Anomaly detection, or outlier detection, is the identification of data points, observations, or events that do not conform to expected patterns of a given group. Anomalies or outliers occur very infrequently but can signify a large and significant threat, such as cyber intrusion, financial fraud, compliance violation, and machinery malfunction, to businesses. Anomaly detection has traditionally relied on subject matter experts to curate and set business rules to trigger red flags in data. This traditional approach is inherently flawed because:

  • As the methodology is highly dependent on subject matter experts’ knowledge and experience, the results can be subjective or biased.
  • It entails a long and expensive development cycle to cultivate and refine the set of business rules.
  • Oftentimes, business rules are not precise enough, difficult to manage overtime and may contradict one another.

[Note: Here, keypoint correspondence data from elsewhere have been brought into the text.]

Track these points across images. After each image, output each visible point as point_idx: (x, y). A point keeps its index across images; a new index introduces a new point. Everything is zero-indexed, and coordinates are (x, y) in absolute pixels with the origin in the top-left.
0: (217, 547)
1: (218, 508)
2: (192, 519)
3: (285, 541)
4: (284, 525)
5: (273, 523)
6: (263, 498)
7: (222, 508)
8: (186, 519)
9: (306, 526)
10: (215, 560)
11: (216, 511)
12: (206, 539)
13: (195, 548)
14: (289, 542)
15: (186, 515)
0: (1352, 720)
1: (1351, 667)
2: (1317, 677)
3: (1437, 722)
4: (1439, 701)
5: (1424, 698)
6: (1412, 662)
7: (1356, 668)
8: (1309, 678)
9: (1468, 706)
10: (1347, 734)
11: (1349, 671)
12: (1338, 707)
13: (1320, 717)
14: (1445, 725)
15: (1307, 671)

Machine learning-based anomaly detection algorithms are a leap forward from the rule-based solution. However, conventional machine learning algorithms oftentimes fail to achieve a satisfactory performance level to end users due to several reasons.

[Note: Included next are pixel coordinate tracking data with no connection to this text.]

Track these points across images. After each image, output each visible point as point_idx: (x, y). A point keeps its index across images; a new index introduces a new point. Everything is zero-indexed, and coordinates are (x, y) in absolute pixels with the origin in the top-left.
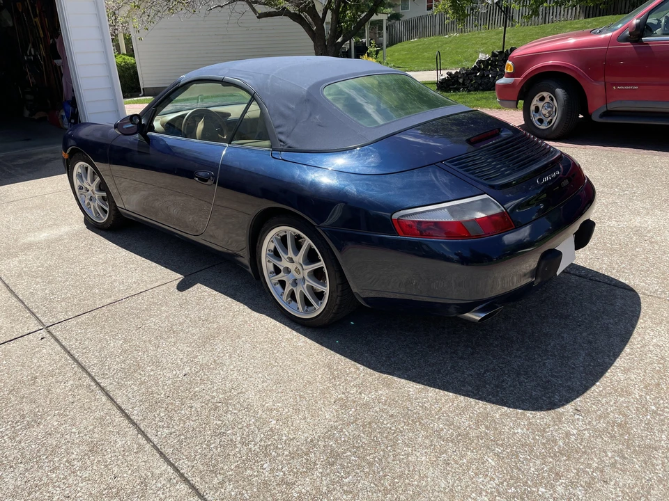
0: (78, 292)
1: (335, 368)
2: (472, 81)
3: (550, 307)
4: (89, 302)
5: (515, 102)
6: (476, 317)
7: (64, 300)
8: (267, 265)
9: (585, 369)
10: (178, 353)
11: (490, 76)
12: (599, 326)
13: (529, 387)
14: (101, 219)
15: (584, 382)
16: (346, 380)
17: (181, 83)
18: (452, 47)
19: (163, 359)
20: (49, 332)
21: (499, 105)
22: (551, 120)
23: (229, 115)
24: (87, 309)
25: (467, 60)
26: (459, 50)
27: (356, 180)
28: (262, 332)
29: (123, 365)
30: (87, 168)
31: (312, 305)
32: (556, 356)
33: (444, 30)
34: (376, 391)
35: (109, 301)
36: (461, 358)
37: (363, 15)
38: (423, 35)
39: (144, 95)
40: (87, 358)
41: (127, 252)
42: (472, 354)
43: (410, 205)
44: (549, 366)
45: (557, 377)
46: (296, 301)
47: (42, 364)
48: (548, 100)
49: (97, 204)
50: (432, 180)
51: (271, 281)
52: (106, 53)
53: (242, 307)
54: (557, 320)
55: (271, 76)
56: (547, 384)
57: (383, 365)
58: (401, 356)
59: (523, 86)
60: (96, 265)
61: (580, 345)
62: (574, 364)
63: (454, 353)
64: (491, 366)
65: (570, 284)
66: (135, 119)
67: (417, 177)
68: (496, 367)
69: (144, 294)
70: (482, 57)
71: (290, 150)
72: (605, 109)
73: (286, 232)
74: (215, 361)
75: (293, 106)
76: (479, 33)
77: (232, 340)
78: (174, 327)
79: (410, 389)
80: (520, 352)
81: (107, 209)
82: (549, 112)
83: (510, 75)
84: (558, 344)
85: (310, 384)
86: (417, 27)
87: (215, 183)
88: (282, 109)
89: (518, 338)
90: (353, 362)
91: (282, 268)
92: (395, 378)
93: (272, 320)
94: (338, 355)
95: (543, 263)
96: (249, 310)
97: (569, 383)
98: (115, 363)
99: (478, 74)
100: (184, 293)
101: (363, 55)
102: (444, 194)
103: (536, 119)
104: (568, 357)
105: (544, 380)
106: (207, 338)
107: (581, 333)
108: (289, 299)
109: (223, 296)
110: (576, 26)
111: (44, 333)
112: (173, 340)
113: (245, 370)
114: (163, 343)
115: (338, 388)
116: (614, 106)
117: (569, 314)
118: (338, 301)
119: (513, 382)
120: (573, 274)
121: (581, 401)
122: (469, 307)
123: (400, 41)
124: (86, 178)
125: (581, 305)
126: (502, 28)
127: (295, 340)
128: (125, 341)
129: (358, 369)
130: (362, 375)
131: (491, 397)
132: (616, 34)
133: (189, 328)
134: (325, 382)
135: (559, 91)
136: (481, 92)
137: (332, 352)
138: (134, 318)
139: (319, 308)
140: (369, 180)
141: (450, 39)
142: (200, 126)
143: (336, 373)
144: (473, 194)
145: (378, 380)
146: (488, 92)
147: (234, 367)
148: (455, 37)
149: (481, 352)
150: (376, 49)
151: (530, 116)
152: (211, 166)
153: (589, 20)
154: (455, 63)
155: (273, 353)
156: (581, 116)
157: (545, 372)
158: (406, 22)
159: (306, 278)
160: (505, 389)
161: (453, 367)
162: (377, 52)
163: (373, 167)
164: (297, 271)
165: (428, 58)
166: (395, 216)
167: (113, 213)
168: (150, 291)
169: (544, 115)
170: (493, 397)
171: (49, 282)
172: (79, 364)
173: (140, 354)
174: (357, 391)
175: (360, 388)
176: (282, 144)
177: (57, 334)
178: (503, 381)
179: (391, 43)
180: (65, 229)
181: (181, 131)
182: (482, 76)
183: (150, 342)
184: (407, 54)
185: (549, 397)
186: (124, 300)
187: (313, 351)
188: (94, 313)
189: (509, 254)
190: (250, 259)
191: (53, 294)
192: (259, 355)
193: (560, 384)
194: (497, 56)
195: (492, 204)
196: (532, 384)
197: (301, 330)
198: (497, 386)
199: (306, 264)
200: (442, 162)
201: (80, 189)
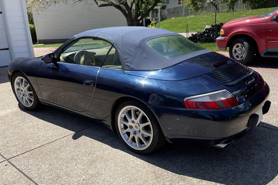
0: (21, 142)
1: (157, 173)
2: (203, 38)
3: (253, 141)
4: (28, 147)
5: (226, 48)
6: (222, 146)
7: (14, 146)
8: (120, 125)
9: (272, 169)
10: (78, 169)
11: (211, 36)
12: (275, 149)
13: (248, 178)
14: (29, 105)
15: (272, 174)
16: (163, 179)
17: (75, 39)
18: (191, 22)
19: (71, 173)
20: (9, 162)
21: (218, 49)
22: (242, 56)
23: (95, 53)
24: (27, 150)
25: (198, 28)
26: (194, 23)
27: (165, 83)
28: (119, 158)
29: (50, 176)
30: (22, 80)
31: (144, 143)
32: (258, 163)
33: (187, 14)
34: (178, 183)
35: (38, 146)
36: (216, 166)
37: (150, 7)
38: (177, 16)
39: (39, 43)
40: (31, 174)
41: (44, 121)
42: (221, 164)
43: (192, 95)
44: (256, 168)
45: (260, 173)
46: (135, 142)
47: (8, 178)
48: (240, 47)
49: (26, 98)
50: (201, 83)
51: (122, 133)
52: (24, 23)
53: (107, 146)
54: (256, 147)
55: (121, 36)
56: (256, 176)
57: (180, 171)
58: (188, 166)
59: (229, 41)
60: (29, 128)
61: (268, 158)
62: (267, 167)
63: (212, 164)
64: (230, 169)
65: (260, 131)
66: (51, 56)
67: (193, 82)
68: (232, 169)
69: (56, 141)
70: (207, 27)
71: (132, 70)
72: (266, 51)
73: (131, 108)
74: (97, 173)
75: (133, 50)
76: (203, 16)
77: (105, 162)
78: (74, 157)
79: (194, 181)
80: (242, 162)
81: (33, 100)
82: (241, 53)
83: (223, 36)
84: (258, 158)
85: (146, 181)
86: (174, 12)
87: (94, 86)
88: (128, 51)
89: (240, 156)
90: (165, 170)
91: (128, 126)
92: (187, 177)
93: (123, 152)
94: (158, 167)
95: (251, 120)
96: (111, 148)
97: (266, 175)
98: (47, 176)
99: (206, 35)
100: (76, 140)
101: (149, 25)
102: (206, 89)
103: (236, 55)
104: (264, 164)
105: (255, 174)
106: (92, 161)
107: (268, 153)
108: (132, 141)
109: (97, 141)
110: (248, 13)
111: (6, 162)
112: (75, 163)
113: (113, 176)
114: (70, 165)
115: (160, 182)
116: (270, 50)
117: (261, 144)
118: (157, 140)
119: (241, 176)
120: (261, 126)
121: (272, 183)
122: (219, 141)
123: (166, 19)
124: (22, 85)
125: (266, 140)
126: (214, 14)
127: (136, 161)
128: (50, 165)
129: (168, 173)
130: (171, 176)
131: (232, 183)
132: (270, 18)
133: (82, 157)
134: (153, 180)
135: (245, 43)
136: (208, 43)
137: (155, 166)
138: (52, 154)
139: (147, 145)
140: (172, 84)
141: (190, 18)
142: (82, 59)
143: (158, 175)
144: (220, 89)
145: (179, 178)
146: (211, 43)
147: (108, 175)
148: (192, 17)
149: (224, 163)
150: (155, 22)
151: (232, 54)
152: (92, 78)
153: (254, 10)
154: (193, 29)
155: (126, 168)
156: (255, 54)
157: (254, 171)
158: (169, 10)
159: (141, 130)
160: (237, 179)
161: (212, 170)
162: (156, 23)
163: (173, 77)
164: (136, 127)
165: (180, 27)
166: (185, 100)
167: (36, 102)
168: (59, 140)
169: (239, 54)
170: (233, 183)
171: (5, 137)
172: (28, 177)
173: (59, 171)
174: (169, 184)
175: (170, 182)
176: (128, 67)
177: (14, 163)
178: (236, 176)
179: (162, 19)
180: (9, 111)
181: (73, 61)
182: (208, 36)
183: (63, 165)
184: (170, 25)
185: (258, 182)
186: (46, 145)
187: (146, 166)
188: (31, 152)
189: (235, 117)
190: (112, 122)
191: (8, 143)
192: (119, 169)
193: (262, 176)
194: (214, 26)
195: (228, 93)
196: (250, 176)
197: (138, 156)
198: (234, 178)
199: (141, 123)
200: (204, 75)
201: (17, 90)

  • First, as anomalies are rare and expensive to be investigated, many organizations have few or no historical labels on anomalies. The lack of historical data and sparsity in labels impede the use of supervised machine learning algorithms.
  • Different anomaly detection algorithms rely on different assumptions and are domain specific. There is no one-size-fits-all anomaly detection algorithm.
  • Customizing anomaly detection algorithms is non-trivial as it relies heavily on feature engineering. This is an increasing challenge with rapidly rising data velocity and variety in today’s business world.